日本人の「京都離れ」がヤフーのTOPニュースで大々的に報じられたので、京都人の立場から個人的意見を綴ります。

 

こんにちは、生まれも育ちも京都一筋、いわゆる京都人の管理人(mori_ichi_)です。

2014年に結婚して京都府下に引っ越すまで、幼稚園、小学校、中学校、高校、大学、会社と全て京都市内で過ごしてきました。

僕は京都市が嫌になって(京都離れで)結婚を機に脱出したわけではありませんが、出てみると京都の日常がいかに異常だったかを思い知らされます。

 

そして、その異常さは近頃より顕著になっているようで、京都離れのニュースに対して何も驚きはありません。

京都離れとは?

京都離れとは、ニュースによると日本人観光客が京都での宿泊を敬遠する傾向を指しているようです。

若者の○○離れみたく、マスコミが注目を集めるために用意したキャッチコピーですね。

京都市内の主要ホテルに宿泊した日本人の実人数が2018年12月まで21カ月連続で前年実績を下回ったことが、市観光協会などの調査で分かった。18年全体も前年比9・4%減で4年連続マイナスだった。ホテル関係者の間では、訪日客の増加で市内の観光地が混雑するようになったのが大きな要因との見方が多く、日本人の「京都離れ」への懸念が強まっている。

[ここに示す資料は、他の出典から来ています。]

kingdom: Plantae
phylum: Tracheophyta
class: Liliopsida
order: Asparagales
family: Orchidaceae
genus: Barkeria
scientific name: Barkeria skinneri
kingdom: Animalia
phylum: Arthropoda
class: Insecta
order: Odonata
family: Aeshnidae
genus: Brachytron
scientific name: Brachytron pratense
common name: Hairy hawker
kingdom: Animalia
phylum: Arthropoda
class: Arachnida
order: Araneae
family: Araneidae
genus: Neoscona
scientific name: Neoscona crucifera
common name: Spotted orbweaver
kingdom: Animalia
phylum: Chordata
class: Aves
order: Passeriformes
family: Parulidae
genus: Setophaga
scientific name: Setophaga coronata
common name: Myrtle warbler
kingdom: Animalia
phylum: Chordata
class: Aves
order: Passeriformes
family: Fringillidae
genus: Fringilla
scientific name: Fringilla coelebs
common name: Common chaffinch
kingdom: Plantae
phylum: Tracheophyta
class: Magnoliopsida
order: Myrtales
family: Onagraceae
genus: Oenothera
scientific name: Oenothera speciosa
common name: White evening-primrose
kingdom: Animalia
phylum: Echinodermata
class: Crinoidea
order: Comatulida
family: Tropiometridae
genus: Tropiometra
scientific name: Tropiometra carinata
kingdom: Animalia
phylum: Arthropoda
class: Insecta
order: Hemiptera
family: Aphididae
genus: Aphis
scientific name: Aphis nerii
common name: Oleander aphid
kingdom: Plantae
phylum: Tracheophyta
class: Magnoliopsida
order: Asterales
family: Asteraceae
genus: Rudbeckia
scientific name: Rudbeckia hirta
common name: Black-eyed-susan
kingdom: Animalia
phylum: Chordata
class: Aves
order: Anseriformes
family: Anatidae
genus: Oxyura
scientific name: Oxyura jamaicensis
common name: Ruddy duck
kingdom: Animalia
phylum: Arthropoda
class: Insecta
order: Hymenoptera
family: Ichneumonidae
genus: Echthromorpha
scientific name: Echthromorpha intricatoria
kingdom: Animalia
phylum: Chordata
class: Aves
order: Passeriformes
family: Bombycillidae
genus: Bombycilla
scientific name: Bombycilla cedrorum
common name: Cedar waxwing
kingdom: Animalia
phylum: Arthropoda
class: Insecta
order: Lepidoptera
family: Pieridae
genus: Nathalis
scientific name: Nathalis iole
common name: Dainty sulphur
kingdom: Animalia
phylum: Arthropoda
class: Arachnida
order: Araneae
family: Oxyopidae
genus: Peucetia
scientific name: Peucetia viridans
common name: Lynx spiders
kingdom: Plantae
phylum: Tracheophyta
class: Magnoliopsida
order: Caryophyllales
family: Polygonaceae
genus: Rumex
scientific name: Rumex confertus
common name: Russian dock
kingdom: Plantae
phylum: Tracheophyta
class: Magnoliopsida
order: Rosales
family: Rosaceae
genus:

京都で日本人宿泊客の減少歯止めかからず 訪日客増で混雑敬遠か

紅葉シーズンでも落ち込みが酷いようですが、原因が混雑であれば当然の成り行きです。

「訪日客の増加で京都の観光地や交通機関の混雑が広く知られるようになったため、敬遠されている」「『京都のホテルはいつも満室』という先入観が強い。実際はホテルが増えて予約は取りやすくなっているのだが」といった見方を示している。外国人が早めに宿泊予約を取ることや、客室価格の上昇で出張のビジネスマンが泊まりにくくなったのが要因との指摘もあった。

 

京都観光は混雑無しには語れません。

しかし、京都の日常生活も観光客による混雑無しには語れません

観光地だけが混雑しているとは限らなくて「京都の路地で発見!こんなところに外国人」「YOUは何しに京都へ?」があるのも京都ならではです。

 

余談ですが、DO YOU KYOTO?の日本語訳は「環境にいいことしていますか?」です。

京都観光の際に尋ねられたら声高らかにYES!と宣言ください。※尋ねられません

京都市の政策は外国人観光客向け?

京都市が最近行なってきている政策は、四条通の歩道幅を広げたり、宿泊税を設けたりと観光客向けのものが目立ちます。

地元住民の過ごしやすさに重きを置いた政策はあまり見かけない印象です。

 

増え続ける外国人観光客、母数が増えるとマナーの悪い観光客も増えてしまうため、苦情がそこかしこから聞こえてきます。

最近では、一見さん断りのお茶屋さんに無断で侵入、スマホ撮影を敢行する外国人敢行観光客もいるとか。

 

ちなみに、四条通とは京都の中心街を東西に走る大通り。

京都三大祭りの一つ、祇園祭のメインストリートでもあり、乗りたいバス(京都市バス)が団子状態でやってくるのが風物詩です(ヒドい時には3台連なって同じ系統の市バス)。

京都人が教える京都の日常

観光客が多いのは、京都で暮らせばすぐに実感できます。

スーツケース片手の外国人観光客(何故か寒い季節でもTシャツ1枚姿のマッチョがいたりする)、中学生らしき修学旅行生の大群(または5、6人のグループ)が、特別意識しなくても視界に飛び込んできます。

 

そして、彼らは京都人の日常生活を妨害してきます。

市バスに乗れば運転手と揉め(両替のタイミングでよく揉める)バスの遅着と団子バスの作成に貢献。

京都の自転車民の聖地・堀川通は、晴明神社、二条城付近で観光客や修学旅行生らが横に広がり道を封鎖(そして京都人は東堀川通に追いやられる)。

僕は北区の人間だったのでマシでしたが、三条・四条や嵐山、祇園界隈などが地元の京都人はもっと大変な思いをしていることでしょう。

 

最近ではゲストハウス利用客の迷惑行為に悩まされる地元民も増えているようで、観光マナー啓発が今後より重要になっていきそうですね。

外国人宿泊客が増えているということは、政策が上手くいっている証拠ではありますが、なんとも複雑です。

 

知らない間に工事が始まっていて、ビジネスホテルか億ション(1億円以上の値段がする高級マンション)が次々に建設される国際交流の街・京都からは以上です。

もっと書きたいことがありますが、京都の街並みのように収拾がつかないのでこのあたりで...。